3 Responses to Bullseye! Target setting and target missing.

  1. terryloane says:

    I think your post, Martin, is a brilliant and vivid description of the nonsensical position in which the target and data-fetish cultures have placed school music teachers. (Actually I think it is the same for teachers of other subjects, but that is not the point here.) You suggest that the current demands on music teachers in terms of assessing and describing pupil’s musical achievements are (to use your own word) “daft”. I agree, but I think we must go even further. What you describe in your post provides evidence that the blinkered emphasis on reductionist criteria and targets has been going on for so long that it has now deprived schools, teachers, pupils and parents of any alternative schema, any alternative mode of conceiving human capability.

    So let’s see if we can start again from first principles. We know that as young people move towards their teenage years their musical experiences, musical interests, musical capabilities and musical ambitions vary hugely. So it is worse than ‘daft’, it is meaningless, to imagine that we can ever use any finite set of pre-existing linear criteria/grades to assess and describe what they have done and can do musically at KS3. (And, as you point out, these linear measures don’t exist anyway, and even an Ofsted inspector has acknowledged that we need to move away from sets of numbers.) The answer surely is to move towards what one might call “post hoc assessment”. (I personally prefer to talk of “post hoc assessing and reporting” as I never normally use the word assessment because its meaning has become so corrupted – but I will gloss over that issue for now.) With post hoc assessment the criteria are not specified before the event, but arise as a result of the nature of individual or group learning. I think I have written before on your blog about two obvious examples: the first movement of Beethoven’s third symphony and the Beatles ‘Sergeant Pepper’ LP could not be meaningfully assessed on the basis of any criteria that existed before these works were created. Yet this is also true to some extent for all acts of musical creation. Any attempt on the part of the teacher to constrain musical creativity by pre-specifying the criteria that must be met is both ‘daft’ (to use your word again) and, I believe, immoral. We need to learn to accept that the criteria on which we judge any act of musical creation are, in the words of Williams et al (2011), “unpredictable but retrospectively coherent”. It is perhaps worth quoting their sentence in full: “Since emergent learning is unpredictable but retrospectively coherent, we cannot determine in advance what will happen, but we can make sense of it after the event.” (http://bit.ly/2jfUPKO)

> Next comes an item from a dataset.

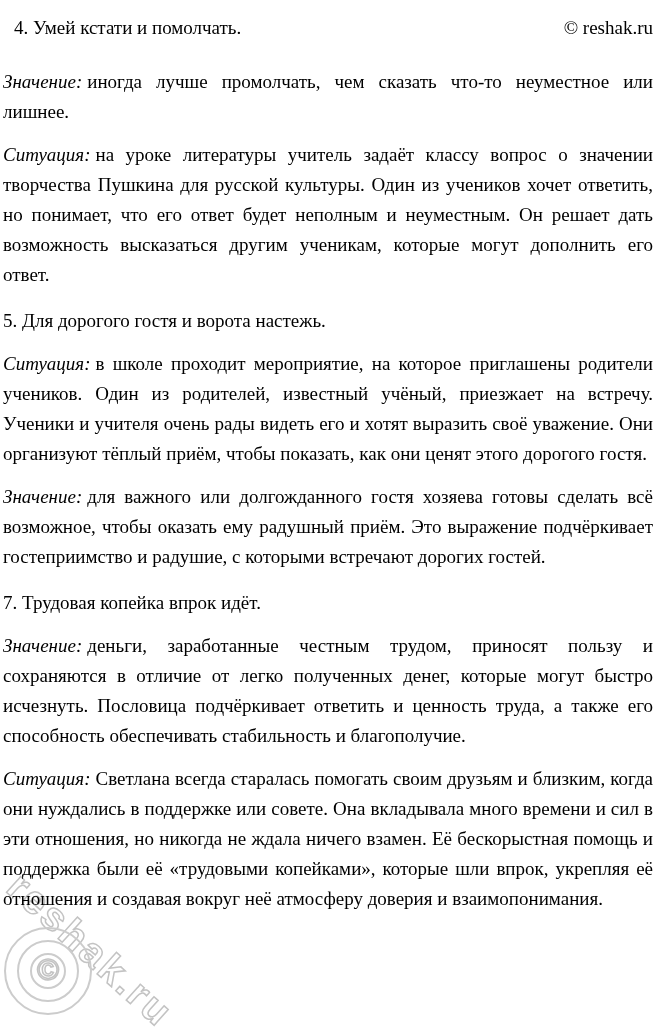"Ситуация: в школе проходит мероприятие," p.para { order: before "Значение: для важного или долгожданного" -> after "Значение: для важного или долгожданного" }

    I believe that moving to post hoc assessing and reporting has to be the way forward. I can see no other way out of the ‘reductio ad absurdum’ morass you have so eloquently and accurately described, Martin. A move in this direction would certainly be worth going off down the pub to celebrate – with or without a game of darts:-)

  2. drfautley says:

    Thanks Terry. There is so much to worry about, but I believe we do need to try to disentangle assessment from the mess it has got into!

  3. Jayne says:

    You couldn’t possibly make up a story that is quite so stupid, therefore it must be true!!!